Thirty senior bankers from Société Générale’s alternative asset management team have left to set up their own hedge fund business with backing from an American private equity firm.

The team – including the head of SocGen’s $12.7bn global hedge funds business, Arié Assayag, and several of his most senior colleagues – have left amid growing pressures at French banks to curtail the bonuses of top employees.

The French government has recently clamped down hard on bankers’ compensation as a result of considerable public outcry – and hopes to persuade fellow G20 economies to follow suit at the Pittsburgh Summit.

Both SocGen and rival BNP Paribas, France’s two largest investment banks, have promised to curtail payouts to employees. So-called “golden hellos” – signing on bonuses for new staff – have already been mothballed.

Nexar Capital – the name for the new hedge fund venture – will be headed by Mr Assayag, with Eric Attias, the former chief executive of SocGen’s New York Asset Management business, as its chief investment officer.

The firm will be headquartered in Paris with an office in New York.

Nexar has been backed with seed capital by US private equity firm Aquiline partners – set up by Jeffrey Greenberg, the former chairman of Marsh & McLennan, the American insurance group, and son of Hank Greenberg, the former AIG chief.

Aquiline has also backed Nexar with a significant war chest to fund all-cash acquisitions, according to people familiar with the situation. The company will be looking for opportunities to acquire fund of funds businesses – many of which have struggled in recent months after massive investor redemptions from high net-worth clients damaged by the financial crisis.

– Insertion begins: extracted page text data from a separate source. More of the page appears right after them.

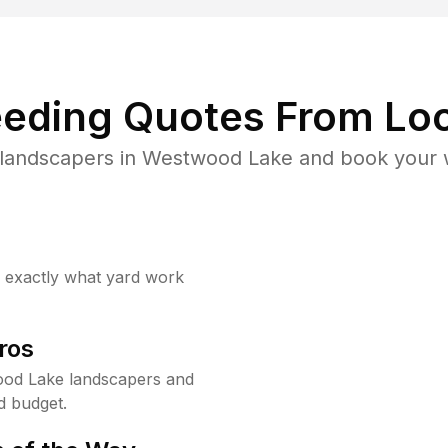
eding Quotes From Loc
 landscapers in Westwood Lake and book your w
w exactly what yard work
ros
od Lake landscapers and
d budget.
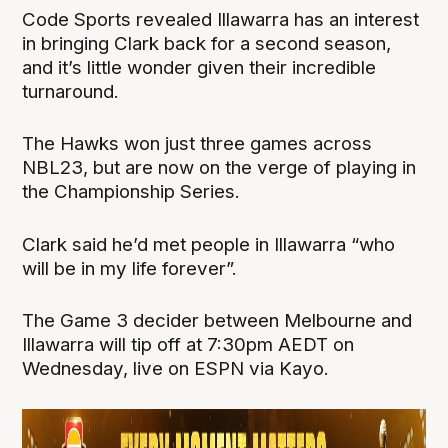
Code Sports revealed Illawarra has an interest
in bringing Clark back for a second season,
and it’s little wonder given their incredible
turnaround.
The Hawks won just three games across
NBL23, but are now on the verge of playing in
the Championship Series.
Clark said he’d met people in Illawarra “who
will be in my life forever”.
The Game 3 decider between Melbourne and
Illawarra will tip off at 7:30pm AEDT on
Wednesday, live on ESPN via Kayo.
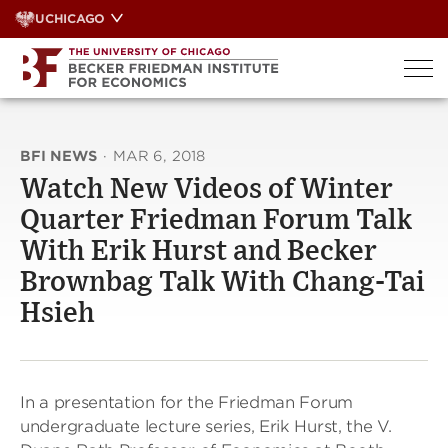
Skip
UCHICAGO
to
content
BFI NEWS
·
MAR 6, 2018
Watch New Videos of Winter
Quarter Friedman Forum Talk
With Erik Hurst and Becker
Brownbag Talk With Chang-Tai
Hsieh
In a presentation for the Friedman Forum
undergraduate lecture series, Erik Hurst, the V.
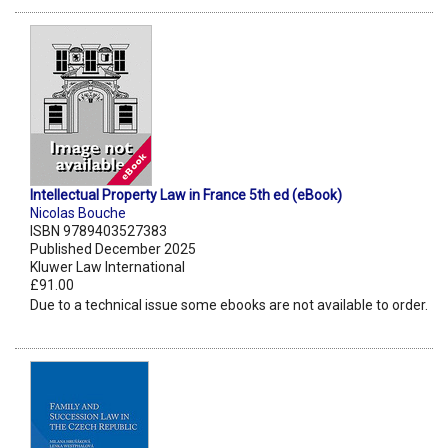
Intellectual Property Law in France 5th ed (eBook)
Nicolas Bouche
ISBN 9789403527383
Published December 2025
Kluwer Law International
£91.00
Due to a technical issue some ebooks are not available to order.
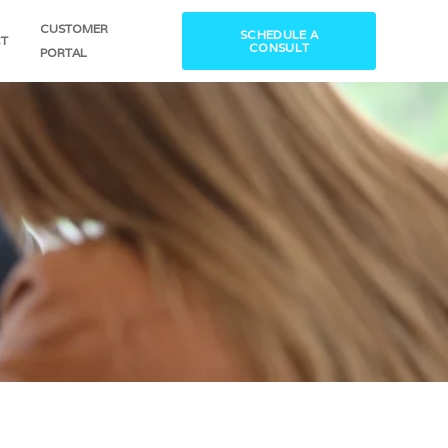
CUSTOMER
SCHEDULE A
T
CONSULT
PORTAL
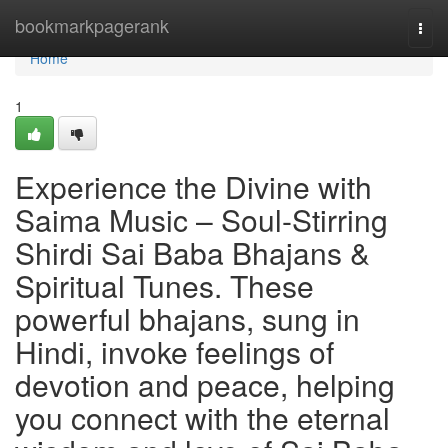
Home
bookmarkpagerank
Togg
navi
Home
1
Experience the Divine with
Saima Music – Soul-Stirring
Shirdi Sai Baba Bhajans &
Spiritual Tunes. These
powerful bhajans, sung in
Hindi, invoke feelings of
devotion and peace, helping
you connect with the eternal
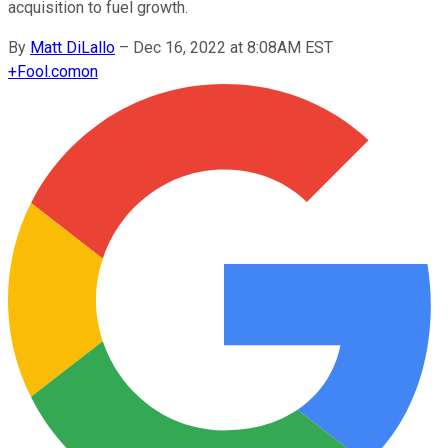
acquisition to fuel growth.
By
Matt DiLallo
–
Dec 16, 2022 at 8:08AM EST
+
Fool.com
on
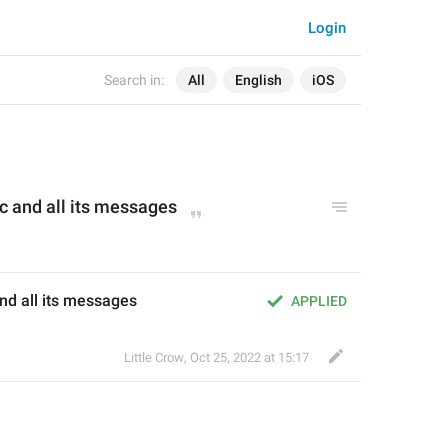
Login
Search in:
All
English
iOS
c 
and
 all its messages
and all its messages
APPLIED
Little Crow
,
Oct 25, 2022 at 15:17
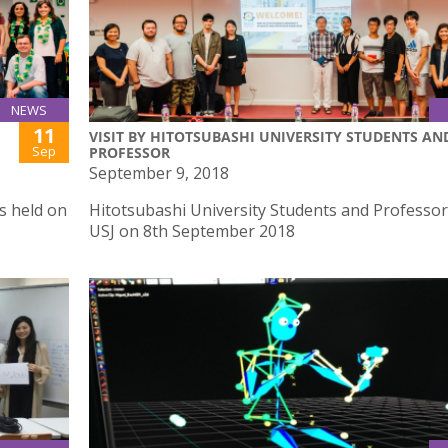
NEWS
11
VISIT BY HITOTSUBASHI UNIVERSITY STUDENTS AN
Sep
PROFESSOR
September 9, 2018
s held on
Hitotsubashi University Students and Professor 
USJ on 8th September 2018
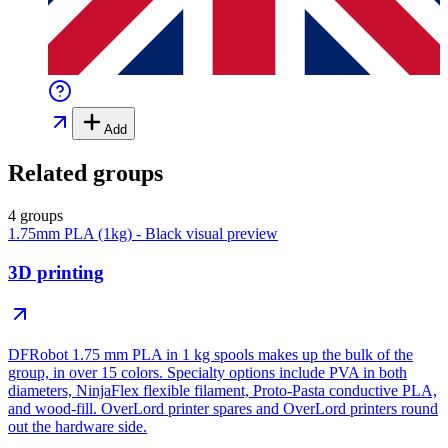
Add
Related groups
4 groups
1.75mm PLA (1kg) - Black
visual preview
3D printing
DFRobot 1.75 mm PLA in 1 kg spools makes up the bulk of the
group, in over 15 colors. Specialty options include PVA in both
diameters, NinjaFlex flexible filament, Proto-Pasta conductive PLA,
and wood-fill. OverLord printer spares and OverLord printers round
out the hardware side.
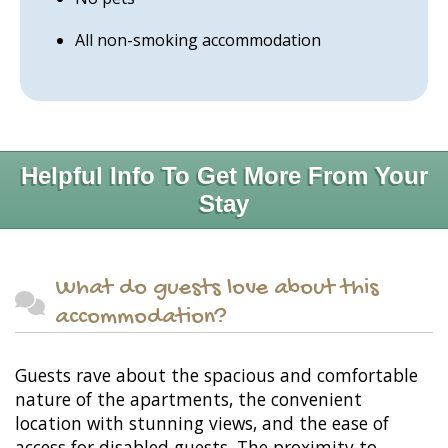
All non-smoking accommodation
Helpful Info To Get More From Your
Stay
What do guests love about this
accommodation?
Guests rave about the spacious and comfortable
nature of the apartments, the convenient
location with stunning views, and the ease of
access for disabled guests. The proximity to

Sources say that excluding acquisitions, Nexar aims to have raised $10bn in assets under management within five years.

The business faces a difficult market, however, with many questioning the ongoing viability of the funds of funds model in the wake of client outflows – or else demanding more from it.

Alongside a core fund of funds business, Nexar will also run its own specialist volatility hedge fund.

The volatility arbitrage fund, which will be used to diversify clients’ exposures and provide additional protection against severe market disruptions, will be run by a team of traders also poached from SocGen.

Mr Assayag’s departure from SocGen will be a blow for the bank’s alternative asset management division.

Mr Assayag joined the firm in 1999 and built the $12.7bn hedge fund investment business from scratch.

The bank has been scaling back, however. The UK arm of SocGen’s asset management business was sold to London hedge fund GLG earlier this year.